No wonder they had so much time to be historical and do famous stuff.
But wherever this is, whatever’s going on, I have to find Thea again, and then figure out if Clyne is anywhere close by. Or any when close by, for that matter.
But it won’t be easy. If Thomas Jefferson is president, that means I’ve landed way way back, even before Eisenhower and maybe both of the Roosevelts. Prehistory. When all the guys on stamps and money are still walking around, breathing air.
So far back, they don’t even have gasoline-powered cars. And maybe not trains. I’ll have to check.
But hey, that means there isn’t any DARPA yet either— no Defense Advanced Research Projects Agency. No Mr. Howe overseeing Dad’s experiments, no military goons to keep watch over me, with their corny “Danger Boy” codename, and all their time-travel plans.
Which means the guys here shouldn’t be too hard to duck: They won’t have Night Vision goggles, or laser-guided stun guns, so I can start looking for Thea as soon as I crawl out the back of the tent.
Wait. Bayonets. They do have bayonets. They have funny clothes and long coats, and bayonets on the end of their rifles. And a couple of them just walked in.

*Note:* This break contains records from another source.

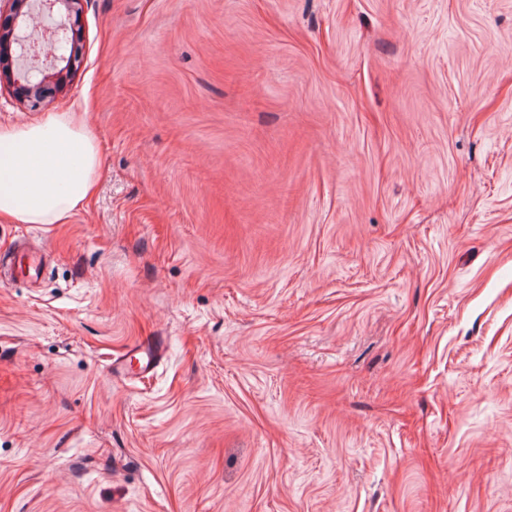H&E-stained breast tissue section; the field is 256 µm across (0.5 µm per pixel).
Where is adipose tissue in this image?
<instances>
[{
    "label": "adipose tissue",
    "instance_id": "adipose-tissue-1",
    "mask_svg": "<svg viewBox=\"0 0 512 512\" xmlns=\"http://www.w3.org/2000/svg\"><path fill=\"white\" fill-rule=\"evenodd\" d=\"M99 168L95 141L73 115L0 127V217L15 224L69 223Z\"/></svg>",
    "mask_w": 512,
    "mask_h": 512
}]
</instances>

With the president.
“Taking leave of us, young squire?”
Jefferson spoke those words to my butt. My head was already poking out the back of the tent. Now I’m turned around, my arms are in the air, and those bayonets are looking pretty sharp.

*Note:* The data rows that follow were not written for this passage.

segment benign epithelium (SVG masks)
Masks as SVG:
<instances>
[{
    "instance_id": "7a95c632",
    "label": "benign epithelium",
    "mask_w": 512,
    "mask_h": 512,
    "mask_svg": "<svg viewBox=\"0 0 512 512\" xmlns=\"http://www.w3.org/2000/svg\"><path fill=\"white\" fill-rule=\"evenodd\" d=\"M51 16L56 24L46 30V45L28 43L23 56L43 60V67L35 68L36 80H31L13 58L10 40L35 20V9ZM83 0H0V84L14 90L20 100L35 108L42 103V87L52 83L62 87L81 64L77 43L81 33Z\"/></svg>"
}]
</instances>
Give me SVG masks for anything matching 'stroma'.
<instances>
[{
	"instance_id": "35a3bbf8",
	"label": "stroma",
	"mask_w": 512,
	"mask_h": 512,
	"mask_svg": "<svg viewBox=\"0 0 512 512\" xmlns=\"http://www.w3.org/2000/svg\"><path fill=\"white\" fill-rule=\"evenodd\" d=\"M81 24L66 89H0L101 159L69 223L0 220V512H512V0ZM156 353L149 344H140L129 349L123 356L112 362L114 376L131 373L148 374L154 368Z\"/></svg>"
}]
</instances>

Jefferson waves the soldiers away.
“I suspect I am not in too much jeopardy,” the president tells them. “You may return to your posts outside. I will send out an alarum if the squire attempts another escape.”
“What if he has another suspect hat, sir?”
Jefferson nods. “I intend to ask him about that. Now please leave us alone.”
Jefferson looks for a place to sit, and pulls over a short barrel. He squints at some writing on the side. “Hmm. One of Captains Lewis and Clark’s barrels of whiskey found its way into our supplies. I should return it. I suspect they will need all the spirits and Godspeed they can muster.”